Wednesday, July 6, 2016

Instagram Changed Its Algorithm and Everyone Hates Me

 
So, Instagram recently rolled out its new algorithm, which happened to coincide with my decision to turn off the notifications on my phone because they were stressing me out and causing me to hyperventilate. Every time an Instagram notification popped up on my phone's lock screen, I'd automatically pick up my phone, open the app, and respond to comments/see who had liked my post. It was usually a comment like, "Great work! Follow 4 follow?" but still, somehow I cared, and for some reason, I still checked.
 
"You've got to turn those off," John observed one day as he noticed my phone repeatedly lighting up as we were trying to enjoy lunch outside in our not-even-close-to-being-finished-garden. Goodness knows why I even felt the need to have my phone outside with me - I'm not an on-call surgeon. I stared into space, munching on my sandwich as my phone repeatedly lit up. "It's really stressing me out!" he pressed. Tired of his wheedling, I turned off the notifications and checked my phone every other hour or so, but noticed that the number of likes on my photos had dramatically decreased.
 
Of course, I had no idea that this new algorithm was the reason for the sudden drop because (you know, unlike the widespread panic a few months ago when everyone was like, "MAKE SURE YOU TURN ON YOUR NOTIFICATIONS SO YOU DON'T MISS A SINGLE POST!" and I was like, nawwwww) Instagram didn't make some grand announcement about it. 
 
So, I blamed it on turning off the notifications. I relayed this to John, who tried to explain to me with the tone and patience he uses to explain something to our 2-year-old niece why the two had no correlation whatsoever. I only half-believed him, then became convinced that everyone became suddenly and completely uninterested in my photos. Or that they found them annoying/irrelevant. Totally logical conclusion, right?
But what the actual eff ew cee kay (I can't swear here, because my mom's friends read this blog), you guys. Why did it even matter? When did I start measuring my self-worth by the number of likes or page views I get in six minutes or an hour or a day or a month or a year?
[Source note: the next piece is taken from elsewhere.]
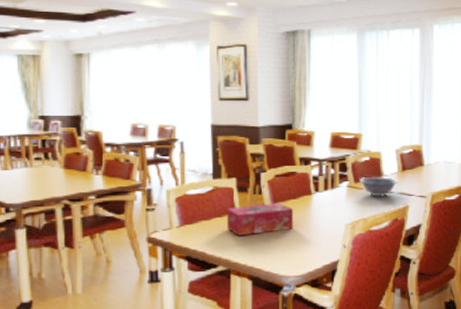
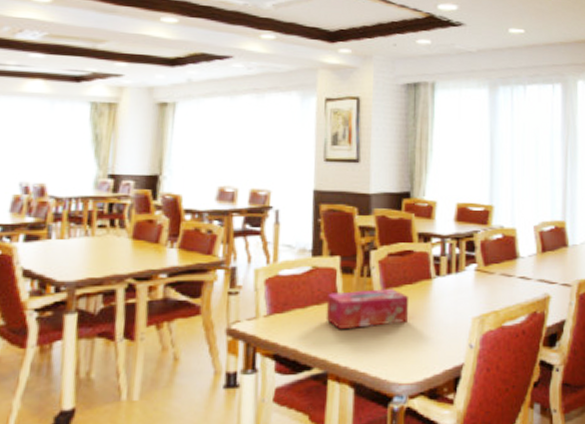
decorative bowl: present [359,176,399,197] -> none [490,258,538,284]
Maybe when a PR started referring to the words I thought up in the shower and the photos I so painstakingly edited as "content" (which I prefer to think of as "stories", instead). Maybe when someone said to me, "If I were you, I'd really start paying attention to your DA score." Maybe when I went to bed feeling close to tears because I chose to watch Grand Budapest Hotel on Netflix with my husband after dinner instead of working on my backlog of blog posts. Because ... wasn't this whole blogging thing supposed to be, you know, fun?
 
Anway, I'm keeping those notifications firmly off - if my photo of a single monstera leaf basking in the warm glow of the morning sun doesn't garner 100 likes, it doesn't matter (although, I was pretty proud of that pic). If my DA drops to an all-time low ... it doesn't matter. I've decided to (figuratively) step off that social media scale and stop obsessively checking how much I "weigh" in terms of social influence.